The Champions League medals United won in such dramatic fashion two years ago mean more to most players than even their flash cars, yet Keane would swop his for a packet of the crisps he advertises.

Never mind that United sent Bayern Munich into a dizzying spin and history into a 360 degree pirouette with two goals in the final 90 seconds of that extraordinary game in Barcelona's Nou Camp.

All Keane remembers of that Catalan evening is sitting uneasily in the stand and wishing desperately he was somewhere else.

It is how you imagine Bono might feel if, suffering from a sore throat, he was forced to watch from the Gods as a replacement took over lead vocals for the biggest U2 concert of the decade.

And it why Keane never takes the medal from the bottom of the drawer, why he never watches re-runs of 1999.

"The fact I was suspended for the final changed everything. The medal means absolutely nothing to me," Keane admitted in an interview while away with Ireland in Cyprus a fortnight ago.

"Being there was just an act for me that night. You're there, but you're not there.

"You're on the outside looking in, sitting with guests up in the stands like one of the sponsors. The medal means nothing to me.

"I was happy for the team, but I felt I had gate-crashed the party."

Being asked to watch a video showing those closing Nou Camp moments from 100 different angles could hardly fill the Bayern Munich players with more dread than Keane's words.

As the two teams prepare for another massive European summit at Old Trafford, the last thing the Germans want is a driven Keane.

They would have seen how the Irishman's manic desire to play in the 2002 World Cup finals enabled him to reach a level of intensity in both Cyprus and Andorra that blew the Group Two minnows away.

Keane tends to pursue his goals as if they were fugitives for whom he had posted bail.

Now he is saying that he wants a second Champions League medal (to the 29-year-old Corkman it will feel like a first) just as much as he wishes to take a central role in Japan and Korea next summer.

"The quarter-final of the European Cup is definitely crunch time. If we win the Premier League but don't win the European Cup it will be classed as a disappointing season," says Keane.

"It is the same for all the top teams in Europe. We have dominated English football for quite a few years, but it's all about stepping up into Europe.

"This will be our fifth year in a row to get to the quarters, but that's not good enough.

"Okay we won two years ago, but you need to keep getting back to the finals but I admit its bloody hard.
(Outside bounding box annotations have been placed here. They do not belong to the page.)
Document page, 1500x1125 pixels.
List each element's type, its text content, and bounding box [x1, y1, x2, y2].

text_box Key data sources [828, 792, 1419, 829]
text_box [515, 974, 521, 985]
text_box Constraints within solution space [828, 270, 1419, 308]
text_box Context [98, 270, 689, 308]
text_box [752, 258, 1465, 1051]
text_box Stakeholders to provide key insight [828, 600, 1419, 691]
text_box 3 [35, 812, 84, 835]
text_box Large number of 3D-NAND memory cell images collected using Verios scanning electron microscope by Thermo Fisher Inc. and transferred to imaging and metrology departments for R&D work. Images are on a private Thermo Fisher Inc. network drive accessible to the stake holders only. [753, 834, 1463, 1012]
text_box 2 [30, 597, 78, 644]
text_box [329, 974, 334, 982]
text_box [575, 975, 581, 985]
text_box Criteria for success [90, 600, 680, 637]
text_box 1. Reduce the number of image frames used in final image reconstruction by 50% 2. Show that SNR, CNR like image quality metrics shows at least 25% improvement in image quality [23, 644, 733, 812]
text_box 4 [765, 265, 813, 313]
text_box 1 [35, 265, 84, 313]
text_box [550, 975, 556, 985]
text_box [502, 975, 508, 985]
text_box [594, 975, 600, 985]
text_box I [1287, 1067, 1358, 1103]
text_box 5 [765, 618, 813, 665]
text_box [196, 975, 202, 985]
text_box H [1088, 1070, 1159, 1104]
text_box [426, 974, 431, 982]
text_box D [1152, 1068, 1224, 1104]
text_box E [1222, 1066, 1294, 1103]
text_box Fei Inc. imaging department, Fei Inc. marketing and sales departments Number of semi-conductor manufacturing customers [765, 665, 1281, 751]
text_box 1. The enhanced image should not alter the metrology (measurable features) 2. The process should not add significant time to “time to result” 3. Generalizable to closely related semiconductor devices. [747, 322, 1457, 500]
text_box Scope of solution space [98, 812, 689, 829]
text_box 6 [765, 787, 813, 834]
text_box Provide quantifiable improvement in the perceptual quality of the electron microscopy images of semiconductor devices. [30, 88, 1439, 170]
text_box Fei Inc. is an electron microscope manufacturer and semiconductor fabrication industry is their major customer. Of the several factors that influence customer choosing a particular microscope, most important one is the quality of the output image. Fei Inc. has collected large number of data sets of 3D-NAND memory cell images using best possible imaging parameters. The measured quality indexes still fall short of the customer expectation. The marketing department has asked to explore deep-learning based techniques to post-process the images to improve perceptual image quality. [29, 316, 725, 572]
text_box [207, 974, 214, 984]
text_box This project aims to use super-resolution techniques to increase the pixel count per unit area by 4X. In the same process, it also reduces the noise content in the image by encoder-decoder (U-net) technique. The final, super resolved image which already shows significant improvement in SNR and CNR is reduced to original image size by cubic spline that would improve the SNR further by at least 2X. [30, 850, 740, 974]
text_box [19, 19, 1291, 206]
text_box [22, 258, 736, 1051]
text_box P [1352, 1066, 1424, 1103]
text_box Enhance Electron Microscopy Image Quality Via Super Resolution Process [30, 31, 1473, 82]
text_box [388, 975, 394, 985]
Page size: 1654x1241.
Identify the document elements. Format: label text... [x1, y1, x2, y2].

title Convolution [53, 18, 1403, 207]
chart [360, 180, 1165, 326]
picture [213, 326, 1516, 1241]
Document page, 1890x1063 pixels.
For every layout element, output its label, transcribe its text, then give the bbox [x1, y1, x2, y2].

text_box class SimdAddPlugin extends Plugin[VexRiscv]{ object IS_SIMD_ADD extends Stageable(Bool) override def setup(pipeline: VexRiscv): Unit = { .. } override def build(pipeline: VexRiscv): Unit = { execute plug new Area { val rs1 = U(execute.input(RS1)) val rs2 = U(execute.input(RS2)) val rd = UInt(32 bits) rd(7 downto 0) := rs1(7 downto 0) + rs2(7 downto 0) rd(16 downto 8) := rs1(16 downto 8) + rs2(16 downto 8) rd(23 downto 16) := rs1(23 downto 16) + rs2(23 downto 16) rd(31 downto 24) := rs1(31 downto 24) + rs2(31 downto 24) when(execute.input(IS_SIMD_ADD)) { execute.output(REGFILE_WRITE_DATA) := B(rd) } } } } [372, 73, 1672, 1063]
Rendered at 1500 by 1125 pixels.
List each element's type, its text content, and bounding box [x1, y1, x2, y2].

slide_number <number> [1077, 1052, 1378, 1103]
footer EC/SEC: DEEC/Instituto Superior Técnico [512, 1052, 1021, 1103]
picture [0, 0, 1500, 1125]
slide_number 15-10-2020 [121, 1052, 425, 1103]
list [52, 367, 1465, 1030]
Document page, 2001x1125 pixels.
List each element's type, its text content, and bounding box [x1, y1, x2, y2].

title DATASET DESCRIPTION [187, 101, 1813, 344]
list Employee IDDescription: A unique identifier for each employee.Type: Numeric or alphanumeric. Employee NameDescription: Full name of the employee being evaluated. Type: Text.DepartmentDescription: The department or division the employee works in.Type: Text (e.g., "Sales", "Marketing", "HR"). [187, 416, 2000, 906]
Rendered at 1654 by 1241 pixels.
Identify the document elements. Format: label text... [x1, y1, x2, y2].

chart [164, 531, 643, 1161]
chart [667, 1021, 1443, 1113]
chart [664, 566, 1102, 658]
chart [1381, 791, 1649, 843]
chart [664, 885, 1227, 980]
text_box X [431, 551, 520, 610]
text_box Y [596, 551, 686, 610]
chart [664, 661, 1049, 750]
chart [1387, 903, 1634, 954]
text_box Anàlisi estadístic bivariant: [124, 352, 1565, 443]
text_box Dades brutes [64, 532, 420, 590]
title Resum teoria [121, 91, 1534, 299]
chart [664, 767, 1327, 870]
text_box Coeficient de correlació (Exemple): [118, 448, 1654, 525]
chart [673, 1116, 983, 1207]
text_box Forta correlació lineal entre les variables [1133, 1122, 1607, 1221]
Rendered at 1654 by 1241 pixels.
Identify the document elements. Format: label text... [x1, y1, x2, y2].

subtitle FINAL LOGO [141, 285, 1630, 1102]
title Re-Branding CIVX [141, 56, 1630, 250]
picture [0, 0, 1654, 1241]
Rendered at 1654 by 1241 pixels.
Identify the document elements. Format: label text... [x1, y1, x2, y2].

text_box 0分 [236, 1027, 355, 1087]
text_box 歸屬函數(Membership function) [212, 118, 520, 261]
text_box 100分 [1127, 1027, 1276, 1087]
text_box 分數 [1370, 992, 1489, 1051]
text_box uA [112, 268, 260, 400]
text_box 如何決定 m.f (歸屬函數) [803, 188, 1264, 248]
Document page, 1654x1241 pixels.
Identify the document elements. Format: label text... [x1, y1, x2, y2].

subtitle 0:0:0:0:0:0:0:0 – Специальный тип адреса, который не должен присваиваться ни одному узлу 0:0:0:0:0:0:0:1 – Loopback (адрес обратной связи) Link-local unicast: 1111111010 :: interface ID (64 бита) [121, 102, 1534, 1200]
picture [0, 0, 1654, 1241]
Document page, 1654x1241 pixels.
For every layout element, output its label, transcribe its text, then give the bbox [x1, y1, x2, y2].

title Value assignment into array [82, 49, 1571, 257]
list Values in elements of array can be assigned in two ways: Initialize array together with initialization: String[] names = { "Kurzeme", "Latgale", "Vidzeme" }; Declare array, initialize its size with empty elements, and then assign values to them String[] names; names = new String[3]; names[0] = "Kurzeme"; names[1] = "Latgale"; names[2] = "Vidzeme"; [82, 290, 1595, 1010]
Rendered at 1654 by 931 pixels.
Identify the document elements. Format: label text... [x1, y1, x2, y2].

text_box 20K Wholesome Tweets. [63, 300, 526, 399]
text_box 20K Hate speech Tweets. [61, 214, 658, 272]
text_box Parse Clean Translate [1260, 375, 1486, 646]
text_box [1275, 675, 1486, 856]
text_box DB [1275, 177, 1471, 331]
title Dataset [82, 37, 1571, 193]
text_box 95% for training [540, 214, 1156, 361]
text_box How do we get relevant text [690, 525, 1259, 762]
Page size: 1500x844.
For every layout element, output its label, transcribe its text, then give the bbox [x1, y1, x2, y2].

"The good teams all think they have a right to win it and when you have eight big teams thinking the same thing its tough.

"It will all come down to a bit of luck and who wants it most. Who will run that extra five yards? Who will do that extra bit?"

Keane also said: "Even if I had played two years ago, I would be just as hungry to get back."

His namesake Robbie Keane will understand a little of how his international team-mate felt in 1999.